The sound of the front door closing and Jimmy's car starting and the clock chiming midnight made McAllister aware of how tired he was.

He checked the fire; he took the glasses into the kitchen and rinsed them. He went to switch off the lights but sat down again. One answer and one question, he thought; whatever was needed to raise doubts in the mind of a jury, Jimmy would help; whatever it was about Neil Stewart that has unsettled his mother, Jimmy was asking for help.

But what was Joanne doing out on a Saturday night with Neil
Stewart?
He had noticed that Neil and Joanne had become friends. He knew they had had the occasional coffee together, shared a sandwich sometimes.

Maybe shared more than a sandwich.
His attempt at a lightness he did not feel wasn't working. A slow sinking black despair had crept over him, pinning him to the chair.

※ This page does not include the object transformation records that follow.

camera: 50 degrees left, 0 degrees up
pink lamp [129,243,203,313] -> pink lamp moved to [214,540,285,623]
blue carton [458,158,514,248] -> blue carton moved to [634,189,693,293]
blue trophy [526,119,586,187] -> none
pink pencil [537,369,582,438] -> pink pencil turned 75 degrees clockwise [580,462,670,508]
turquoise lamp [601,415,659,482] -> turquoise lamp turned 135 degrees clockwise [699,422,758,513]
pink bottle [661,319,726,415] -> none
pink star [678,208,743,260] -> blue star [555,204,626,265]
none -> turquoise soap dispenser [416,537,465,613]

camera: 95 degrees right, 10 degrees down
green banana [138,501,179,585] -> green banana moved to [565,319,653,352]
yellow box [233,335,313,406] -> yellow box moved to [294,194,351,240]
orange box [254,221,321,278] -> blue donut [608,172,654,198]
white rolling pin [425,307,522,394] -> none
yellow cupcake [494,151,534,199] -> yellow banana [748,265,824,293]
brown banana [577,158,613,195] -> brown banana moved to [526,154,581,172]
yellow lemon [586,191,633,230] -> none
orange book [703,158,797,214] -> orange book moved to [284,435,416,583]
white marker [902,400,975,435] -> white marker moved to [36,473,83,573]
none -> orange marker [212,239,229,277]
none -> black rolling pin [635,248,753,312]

Joanne. Neil. No. Never. It can't be.

He kept trying to persuade himself there was nothing between Joanne and Neil. And he kept coming back to a picture of them, in the newsroom, sitting just a little too near, their faces a little too close, laughing in that way lovers do.

He eventually fell asleep in the chair and awoke, cold-tired and unable to get back to sleep for a long time.

*  *  *  

“It's open,” McAllister yelled. He had heard Rob's motorbike even though he was in the kitchen, and as he had toast under the grill, he didn't want to leave it. He hated burnt toast.

“Not at church, then,” Rob said as he came in carrying the Sunday papers, which he had collected off McAllister's front porch.

“Keep your facetious remarks for a career in tabloids.”

“Not me, I'm going into television—remember?”